Extract all of the data below word for word, leaving out the pictures.

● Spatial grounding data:
======

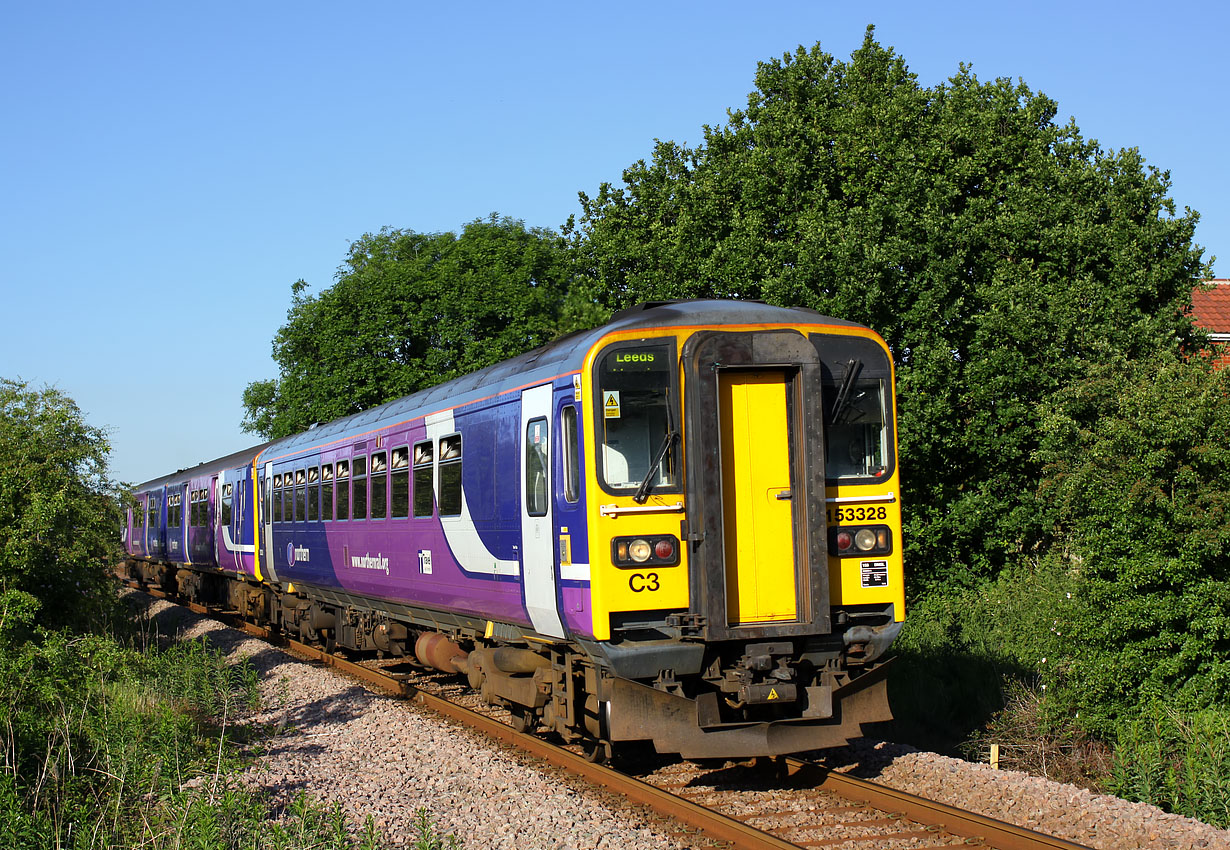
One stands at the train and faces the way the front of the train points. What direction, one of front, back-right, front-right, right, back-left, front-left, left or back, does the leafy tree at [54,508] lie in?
back

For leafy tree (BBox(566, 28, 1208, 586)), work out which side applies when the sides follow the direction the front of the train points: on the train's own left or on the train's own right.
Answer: on the train's own left

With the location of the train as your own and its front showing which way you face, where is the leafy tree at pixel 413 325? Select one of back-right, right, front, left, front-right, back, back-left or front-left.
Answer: back-left

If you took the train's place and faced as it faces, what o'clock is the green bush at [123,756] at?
The green bush is roughly at 1 o'clock from the train.
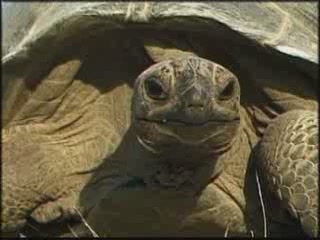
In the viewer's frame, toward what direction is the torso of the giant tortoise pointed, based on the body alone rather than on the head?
toward the camera
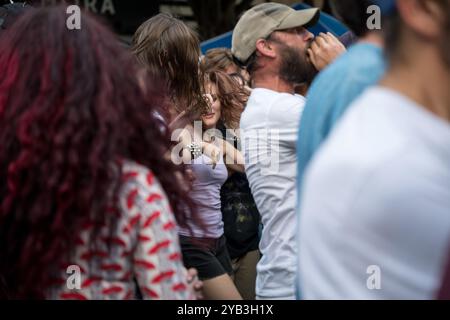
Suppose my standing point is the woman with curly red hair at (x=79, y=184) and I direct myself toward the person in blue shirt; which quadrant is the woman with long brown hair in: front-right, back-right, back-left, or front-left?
front-left

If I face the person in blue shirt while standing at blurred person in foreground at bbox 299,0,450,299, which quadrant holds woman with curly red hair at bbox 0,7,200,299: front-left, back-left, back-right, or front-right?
front-left

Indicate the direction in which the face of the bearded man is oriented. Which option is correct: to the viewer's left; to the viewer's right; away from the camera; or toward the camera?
to the viewer's right

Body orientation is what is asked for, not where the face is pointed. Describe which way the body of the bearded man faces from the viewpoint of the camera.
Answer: to the viewer's right

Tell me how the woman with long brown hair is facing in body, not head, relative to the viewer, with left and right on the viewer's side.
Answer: facing the viewer and to the left of the viewer

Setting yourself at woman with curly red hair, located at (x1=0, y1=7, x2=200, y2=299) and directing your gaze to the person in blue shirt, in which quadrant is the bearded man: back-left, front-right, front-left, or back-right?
front-left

======

● Solved problem:
One stands at the train and faces the way the front of the train points. What direction, one of front, back-right, front-right, right, back-left, front-left, left or back, does the leafy tree at [54,508] lie in?
back

For leafy tree (BBox(566, 28, 1208, 586)), work out which side applies when the sides follow the direction the front of the train points: on the train's own left or on the train's own right.
Answer: on the train's own left

With the location of the train as your own and its front showing which way you face, where is the leafy tree at pixel 413 325? Select one of back-right, right, front, left, front-right, back, back-left or front-left.
Answer: back-left

If you took the train's place and faced as it faces, what o'clock is the green bush at [123,756] at?
The green bush is roughly at 1 o'clock from the train.
In the viewer's frame, toward what direction is the torso of the giant tortoise pointed, based on the body alone rather than on the head?
toward the camera
Suppose my standing point is the woman with curly red hair at (x=79, y=184) and I direct myself toward the person in blue shirt; which quadrant is the woman with long brown hair in: front-right, back-right, back-left, or front-left?
front-left

If I face the person in blue shirt while standing at blurred person in foreground at bbox 299,0,450,299, which quadrant holds woman with curly red hair at bbox 0,7,200,299: front-left, back-left, back-right, or front-right?
front-left

Indicate the direction in which the face of the bearded man is oriented. Which option is correct: to the viewer's left; to the viewer's right; away from the camera; or toward the camera?
to the viewer's right

Body orientation is what is asked for, not where the face is pointed. Describe which way the body of the bearded man faces from the viewpoint of the camera.
Answer: to the viewer's right

Tell me how the woman with long brown hair is facing in body, not head, relative to the viewer, with left and right on the viewer's side.
Answer: facing the viewer and to the left of the viewer

Setting yourself at woman with curly red hair, located at (x1=0, y1=7, x2=200, y2=299) and directing your gaze to the person in blue shirt, in which quadrant is the bearded man: back-left, front-right, front-left, or back-right?
front-left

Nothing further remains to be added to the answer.